“And you—and Mayhew—and me——” I continued.

He looked at me very intently to see if I were mocking. He laughed. I could see he was very much moved.

“Is the time quite out of joint?” I asked.

“Why!”—he laughed. “No. But she makes me feel so angry—as if I should burst—I don’t know when I felt in such a rage. I wonder why. I’m sorry for him, poor devil. ‘Lettie and Leslie’—they seemed christened for one another, didn’t they?”

“What if you’d had her?” I asked.

“We should have been like a cat and dog; I’d rather be with Meg a thousand times—now!” he added significantly. He sat watching the lamps and the people and the dark buildings slipping past us.

“Shall we go and have a drink?” I asked him, thinking we would call in Frascati’s to see the come-and-go.

“I could do with a brandy,” he replied, looking at me slowly.

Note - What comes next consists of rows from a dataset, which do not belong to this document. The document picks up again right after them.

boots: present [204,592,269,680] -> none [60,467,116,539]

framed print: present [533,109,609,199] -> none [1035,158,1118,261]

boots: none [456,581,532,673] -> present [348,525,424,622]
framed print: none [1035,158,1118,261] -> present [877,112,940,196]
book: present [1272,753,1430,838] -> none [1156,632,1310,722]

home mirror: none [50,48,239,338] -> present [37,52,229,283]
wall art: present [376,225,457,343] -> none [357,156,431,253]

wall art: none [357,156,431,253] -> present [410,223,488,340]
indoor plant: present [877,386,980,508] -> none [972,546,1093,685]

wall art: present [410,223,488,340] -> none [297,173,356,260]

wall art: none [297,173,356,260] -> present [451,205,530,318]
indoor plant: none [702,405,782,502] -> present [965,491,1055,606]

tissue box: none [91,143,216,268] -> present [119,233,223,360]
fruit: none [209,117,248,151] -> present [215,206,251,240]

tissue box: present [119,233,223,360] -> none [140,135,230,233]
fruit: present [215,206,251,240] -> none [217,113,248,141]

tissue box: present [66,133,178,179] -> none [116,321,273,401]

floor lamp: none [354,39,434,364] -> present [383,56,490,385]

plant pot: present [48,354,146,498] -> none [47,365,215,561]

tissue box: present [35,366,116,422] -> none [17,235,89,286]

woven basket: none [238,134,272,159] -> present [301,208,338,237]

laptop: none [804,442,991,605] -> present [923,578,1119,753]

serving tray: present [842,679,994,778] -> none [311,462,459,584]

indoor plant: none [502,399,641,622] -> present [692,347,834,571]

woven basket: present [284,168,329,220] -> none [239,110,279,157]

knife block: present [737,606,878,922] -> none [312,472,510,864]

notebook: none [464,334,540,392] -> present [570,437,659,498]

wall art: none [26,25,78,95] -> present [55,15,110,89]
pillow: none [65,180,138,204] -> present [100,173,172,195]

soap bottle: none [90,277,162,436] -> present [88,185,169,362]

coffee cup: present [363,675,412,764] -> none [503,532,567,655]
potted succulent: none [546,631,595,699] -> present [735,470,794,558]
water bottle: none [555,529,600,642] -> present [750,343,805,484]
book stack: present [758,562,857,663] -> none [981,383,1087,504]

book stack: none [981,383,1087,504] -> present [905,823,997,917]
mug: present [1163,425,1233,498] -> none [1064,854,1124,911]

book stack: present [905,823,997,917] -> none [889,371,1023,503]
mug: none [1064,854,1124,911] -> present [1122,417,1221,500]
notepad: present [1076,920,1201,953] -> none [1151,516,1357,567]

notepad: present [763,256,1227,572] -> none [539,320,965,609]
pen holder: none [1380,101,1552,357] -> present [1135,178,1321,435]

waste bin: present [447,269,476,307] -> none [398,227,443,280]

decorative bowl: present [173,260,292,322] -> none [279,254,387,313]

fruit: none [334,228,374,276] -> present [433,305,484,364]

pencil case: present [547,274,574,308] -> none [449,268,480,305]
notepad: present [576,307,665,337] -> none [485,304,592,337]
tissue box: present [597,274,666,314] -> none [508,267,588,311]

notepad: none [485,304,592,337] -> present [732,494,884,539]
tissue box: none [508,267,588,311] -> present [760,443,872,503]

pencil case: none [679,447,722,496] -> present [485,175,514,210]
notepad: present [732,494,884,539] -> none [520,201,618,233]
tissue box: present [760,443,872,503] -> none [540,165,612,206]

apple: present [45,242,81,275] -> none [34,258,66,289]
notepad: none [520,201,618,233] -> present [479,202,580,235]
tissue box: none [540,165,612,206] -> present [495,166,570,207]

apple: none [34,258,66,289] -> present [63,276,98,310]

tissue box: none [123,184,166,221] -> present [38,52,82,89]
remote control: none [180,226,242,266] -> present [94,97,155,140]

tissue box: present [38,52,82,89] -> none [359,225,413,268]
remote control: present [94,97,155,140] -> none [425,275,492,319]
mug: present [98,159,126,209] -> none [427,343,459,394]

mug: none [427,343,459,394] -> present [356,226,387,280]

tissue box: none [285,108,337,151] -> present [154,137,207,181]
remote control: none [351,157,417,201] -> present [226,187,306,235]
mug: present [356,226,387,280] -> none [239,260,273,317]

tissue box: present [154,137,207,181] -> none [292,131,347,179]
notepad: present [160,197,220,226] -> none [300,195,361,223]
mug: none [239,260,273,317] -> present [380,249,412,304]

We sat in the restaurant listening to the jigging of the music, watching the changing flow of the people. I like to sit a long time by the hollyhocks watching the throng of varied bees which poise and hesitate outside the wild flowers, then swing in with a hum which sets everything aquiver. But still more fascinating it is to watch the come and go of people weaving and intermingling in the complex mesh of their intentions, with all the subtle grace and mystery of their moving, shapely bodies.

I sat still, looking out across the amphitheatre. George looked also, but he drank glass after glass of brandy.